On the one hand, it enables seamless operation without having to deal with
privileges; but on the other hand, it brings extra complications if access
control is really required.
The public role automatically receives all the privileges listed above for all
newly created objects. So it is not enough to simply revoke the EXECUTE
privilege from public: once a new routine appears, public immediately
gets the right to execute it.
There is a special mechanism of default privileges that enables you to
automatically grant the required privileges on newly created objects. It can
be also used to revoke the EXECUTE privilege from the public pseudorole.
19
Row-Level Security
Policies complement privileges
to manage access to tables at the row level
A policy is applied
to particular roles
to particular commands (SELECT, INSERT, UPDATE, DELETE)
A policy defines row access conditions
permissive: allows row access if the condition is true
restrictive: forbids row access if the condition is false
different conditions (predicates) for existing rows and the rows to be inserted
While privileges provide access control at the table and column levels, row-
level security policies do it at the row level.

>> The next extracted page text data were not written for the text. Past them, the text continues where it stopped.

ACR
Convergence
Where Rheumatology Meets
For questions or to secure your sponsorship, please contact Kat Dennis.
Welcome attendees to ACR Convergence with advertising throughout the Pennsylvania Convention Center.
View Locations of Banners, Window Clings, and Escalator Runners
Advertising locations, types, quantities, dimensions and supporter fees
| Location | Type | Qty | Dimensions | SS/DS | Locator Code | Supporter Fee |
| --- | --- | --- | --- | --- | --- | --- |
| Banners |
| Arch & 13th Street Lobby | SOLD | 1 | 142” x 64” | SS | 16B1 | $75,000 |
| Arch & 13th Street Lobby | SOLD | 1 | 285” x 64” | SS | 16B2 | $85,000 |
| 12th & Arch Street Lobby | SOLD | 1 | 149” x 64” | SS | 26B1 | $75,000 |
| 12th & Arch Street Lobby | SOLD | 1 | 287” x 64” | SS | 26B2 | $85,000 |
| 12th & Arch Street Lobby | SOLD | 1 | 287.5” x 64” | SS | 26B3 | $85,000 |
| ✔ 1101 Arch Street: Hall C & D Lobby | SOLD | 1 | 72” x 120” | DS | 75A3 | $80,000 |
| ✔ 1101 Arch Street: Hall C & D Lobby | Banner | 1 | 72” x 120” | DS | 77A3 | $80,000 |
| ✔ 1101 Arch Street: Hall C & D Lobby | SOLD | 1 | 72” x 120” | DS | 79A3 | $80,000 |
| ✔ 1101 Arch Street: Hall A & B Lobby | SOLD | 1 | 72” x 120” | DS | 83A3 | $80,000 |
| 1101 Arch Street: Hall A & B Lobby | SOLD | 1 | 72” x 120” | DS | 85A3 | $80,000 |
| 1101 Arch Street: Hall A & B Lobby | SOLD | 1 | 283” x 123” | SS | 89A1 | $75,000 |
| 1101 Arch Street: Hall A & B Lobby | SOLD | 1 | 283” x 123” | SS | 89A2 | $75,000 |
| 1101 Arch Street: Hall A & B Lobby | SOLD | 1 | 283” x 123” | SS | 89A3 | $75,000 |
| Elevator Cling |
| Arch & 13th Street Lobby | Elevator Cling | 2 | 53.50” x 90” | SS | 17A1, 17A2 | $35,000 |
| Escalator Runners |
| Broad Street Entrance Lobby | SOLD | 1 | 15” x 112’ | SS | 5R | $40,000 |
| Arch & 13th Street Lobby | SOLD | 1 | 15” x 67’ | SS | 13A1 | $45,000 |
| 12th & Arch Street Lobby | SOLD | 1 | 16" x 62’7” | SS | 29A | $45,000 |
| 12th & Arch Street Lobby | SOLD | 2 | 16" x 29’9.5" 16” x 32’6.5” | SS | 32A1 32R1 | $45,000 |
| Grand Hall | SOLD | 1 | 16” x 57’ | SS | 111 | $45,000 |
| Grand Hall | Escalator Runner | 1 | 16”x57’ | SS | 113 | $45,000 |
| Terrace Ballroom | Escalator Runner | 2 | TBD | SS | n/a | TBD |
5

By default, RLS is switched off. If required, it has to be enabled for each
table explicitly.
Policies can be defined for a table, a set of commands (SELECT, INSERT,
UPDATE, DELETE), and for particular roles. In fact, each policy is a boolean
condition (a predicate), which is computed for each selected row. If the
condition is true, the access is allowed (the access must not be forbidden by
any restrictive policy and must be allowed by at least one permissive policy
at the same time). Otherwise, the row won’t be visible.
The predicates defining access to existing and newly added rows can differ
(in this case, an UPDATE operation will be successful only if both predicates
are true).
Predicates are computed with the rights of the caller.

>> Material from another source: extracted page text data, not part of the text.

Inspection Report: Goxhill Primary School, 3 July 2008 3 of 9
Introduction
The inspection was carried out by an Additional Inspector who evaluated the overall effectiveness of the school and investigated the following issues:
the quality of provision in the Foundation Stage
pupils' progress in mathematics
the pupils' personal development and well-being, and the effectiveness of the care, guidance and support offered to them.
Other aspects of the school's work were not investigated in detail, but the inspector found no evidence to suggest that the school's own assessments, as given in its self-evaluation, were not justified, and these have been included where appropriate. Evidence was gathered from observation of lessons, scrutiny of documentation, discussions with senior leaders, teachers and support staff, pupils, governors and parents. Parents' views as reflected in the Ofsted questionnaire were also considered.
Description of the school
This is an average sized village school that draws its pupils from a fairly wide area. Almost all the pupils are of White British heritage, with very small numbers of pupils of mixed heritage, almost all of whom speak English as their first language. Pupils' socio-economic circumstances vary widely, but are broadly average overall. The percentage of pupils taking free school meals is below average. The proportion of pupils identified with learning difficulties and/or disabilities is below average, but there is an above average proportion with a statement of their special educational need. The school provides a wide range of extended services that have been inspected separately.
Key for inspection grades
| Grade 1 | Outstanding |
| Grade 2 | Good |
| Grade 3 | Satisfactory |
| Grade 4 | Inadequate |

RLS policies do not apply to the table owner (in most cases), superusers,
roles with the BYPASSRLS attribute, and cannot be used for integrity
constraints (uniqueness, foreign keys).
21
Takeaways
Roles, privileges, and policies provide a flexible access control
mechanism for different usage scenarios
you can easily allow everything to everyone
you can set up strict access control if required
When creating a new role, it is important to ensure that it can
connect to the server
22
Practice
1. Create a database, a schema, and a table with two columns:
a key and a value.
Create a role.
2. Find out the IP address and the subnet mask of the virtual
machine and configure the system so that the connection from
this address is allowed only to the created role and only to the
created database, using password authentication.
Make sure that student is still locally trusted by the server.

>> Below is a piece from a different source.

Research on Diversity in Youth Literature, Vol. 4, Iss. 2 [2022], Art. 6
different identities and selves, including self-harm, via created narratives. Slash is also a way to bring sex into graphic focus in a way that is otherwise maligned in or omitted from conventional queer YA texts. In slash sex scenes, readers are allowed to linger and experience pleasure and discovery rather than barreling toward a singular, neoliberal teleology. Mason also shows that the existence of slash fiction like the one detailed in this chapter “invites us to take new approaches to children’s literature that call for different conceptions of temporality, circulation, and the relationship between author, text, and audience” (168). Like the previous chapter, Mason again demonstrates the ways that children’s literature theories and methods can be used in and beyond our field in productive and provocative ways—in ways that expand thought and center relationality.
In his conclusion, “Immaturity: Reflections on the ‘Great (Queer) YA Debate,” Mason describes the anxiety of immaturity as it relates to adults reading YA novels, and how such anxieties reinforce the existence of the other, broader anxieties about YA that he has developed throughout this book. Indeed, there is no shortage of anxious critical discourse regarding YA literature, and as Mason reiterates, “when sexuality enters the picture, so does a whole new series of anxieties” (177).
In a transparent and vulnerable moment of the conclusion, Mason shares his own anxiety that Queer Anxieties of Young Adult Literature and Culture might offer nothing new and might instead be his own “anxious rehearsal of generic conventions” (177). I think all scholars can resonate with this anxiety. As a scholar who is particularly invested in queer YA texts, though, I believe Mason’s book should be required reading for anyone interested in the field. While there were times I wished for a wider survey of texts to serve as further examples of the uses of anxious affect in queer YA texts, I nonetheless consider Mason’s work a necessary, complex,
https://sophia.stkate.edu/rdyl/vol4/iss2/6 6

3. Configure access control so that the created role can query the
table and change the values in it, but not the keys.
4. Restore original authentication settings.
Task 2. Make sure you have a backup copy of the pg_hba.conf file before
making changes.
The IP address and the subnet mask can be found with the following
command:
ip a | awk '/scope global/ {print $2}'
Do not forget about the listen_addresses parameter.